U.S. Rep. Pat Roberts' entry into the Republican primary for U.S. Senate makes him the "instant front-runner," a Kansas University professor says.
U.S. Rep. Pat Roberts, R-Kan., has decided to run for the U.S. Senate after all, an aide said Wednesday.
"He's gonna run," Leroy Towns, Robert's administrative aide, said in a telephone interview.
"It's a decision he's been working on for several days," Towns said, explaining the state's 1st District congressman will give his reasons for entering the race in a press conference Friday.
Roberts had earlier decided against running, explaining that he was too busy working on the federal farm bill to devote time to a campaign. However, aides said that he has been encouraged to reconsider and that work is almost finished on the farm bill.
Roberts' entry will help firm up decisions by several other potential candidates for the seat, which opened when U.S. Sen. Nancy Kassebaum, R-Kan., decided to retire.
For example, U.S. Rep. Sam Brownback, R-Kan., had been considering the race. However, Brownback said Wednesday while in Tonganoxie that he wouldn't run against Roberts.
The only Republican now in the race is Eric Yost, a Wichita attorney and former state senator. Yost won't comment about Roberts' candidacy until Roberts makes a formal announcement, a campaign aide said Wednesday.
However, Yost criticized Brownback, Roberts and Gov. Bill Graves on Monday, saying they were conspiring to talk Roberts into running to make it harder for Yost to win the primary.

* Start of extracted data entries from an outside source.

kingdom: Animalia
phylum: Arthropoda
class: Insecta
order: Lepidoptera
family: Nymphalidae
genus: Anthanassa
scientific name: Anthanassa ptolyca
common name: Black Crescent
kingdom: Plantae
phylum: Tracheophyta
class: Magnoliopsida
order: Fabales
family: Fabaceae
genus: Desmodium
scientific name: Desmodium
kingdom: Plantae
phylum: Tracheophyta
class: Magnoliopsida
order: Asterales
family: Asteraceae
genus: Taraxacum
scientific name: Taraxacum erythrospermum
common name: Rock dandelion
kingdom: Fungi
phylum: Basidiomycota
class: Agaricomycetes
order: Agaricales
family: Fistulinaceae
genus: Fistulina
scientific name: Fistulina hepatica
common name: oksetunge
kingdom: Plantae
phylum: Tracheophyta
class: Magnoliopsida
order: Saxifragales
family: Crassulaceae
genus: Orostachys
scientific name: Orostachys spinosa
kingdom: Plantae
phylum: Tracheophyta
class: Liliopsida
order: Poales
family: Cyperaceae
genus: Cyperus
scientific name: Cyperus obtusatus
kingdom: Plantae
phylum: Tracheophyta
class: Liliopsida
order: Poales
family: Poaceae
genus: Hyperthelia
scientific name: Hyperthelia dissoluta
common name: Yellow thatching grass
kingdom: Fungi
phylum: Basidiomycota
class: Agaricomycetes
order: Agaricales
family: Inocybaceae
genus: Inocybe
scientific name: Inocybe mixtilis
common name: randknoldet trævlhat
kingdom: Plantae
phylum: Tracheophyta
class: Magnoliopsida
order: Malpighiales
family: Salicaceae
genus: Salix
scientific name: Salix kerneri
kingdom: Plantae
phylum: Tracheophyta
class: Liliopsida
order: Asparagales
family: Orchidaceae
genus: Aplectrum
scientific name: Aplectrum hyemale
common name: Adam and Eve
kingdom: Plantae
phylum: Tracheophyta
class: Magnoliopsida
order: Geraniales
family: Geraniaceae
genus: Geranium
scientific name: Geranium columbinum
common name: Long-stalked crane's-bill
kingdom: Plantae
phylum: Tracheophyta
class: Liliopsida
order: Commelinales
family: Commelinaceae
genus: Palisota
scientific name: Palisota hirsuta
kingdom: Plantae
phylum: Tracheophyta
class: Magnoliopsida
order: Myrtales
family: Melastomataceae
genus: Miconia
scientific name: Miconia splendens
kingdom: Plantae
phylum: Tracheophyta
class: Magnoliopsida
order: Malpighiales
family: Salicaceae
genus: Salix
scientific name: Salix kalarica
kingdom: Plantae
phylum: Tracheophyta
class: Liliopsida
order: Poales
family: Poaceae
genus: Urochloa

Another Republican, Darol Rodrock, a wealthy Johnson County real estate developer, said Tuesday he was interested in the seat but has made no formal decision.
Robert's entry into the race makes him "the instant front-runner," said Ken Collier, a Kansas University professor. "This will have a chilling effect on a lot of the people who were thinking about running. ... But I don't know how Yost matches up against somebody like Roberts."
Allan Cigler, a KU professor of political science and government, said the primary could draw more Republicans, but the heavyweights would be Roberts and Yost.
Although State Treasurer Sally Thompson, a Democrat, has said she will run, Cigler predicted a GOP victory in the general election.
"We're the only state left that has not elected a Democratic senator since the New Deal, and it doesn't look like that's going to be broken," Cigler said.
Russell Getter, a KU associate professor of political science and government, said Roberts could get a strong challenge from Yost, who is "very, very good at raising money."
Roberts' main support is in the west, and Yost will have support from Wichita and south-central Kansas, Getter said. The outcome of the election might hinge on which of them is able to get the GOP votes in northeast Kansas, specifically, Douglas, Johnson and Shawnee counties, Getter said.
"This could be the battleground," he said.
Meanwhile, Towns said Roberts was influenced to run by Republicans worried that Kansas will lose clout in the Senate when Kassebaum leaves and if Senate Majority Leader Bob Dole, R-Kan., is elected president.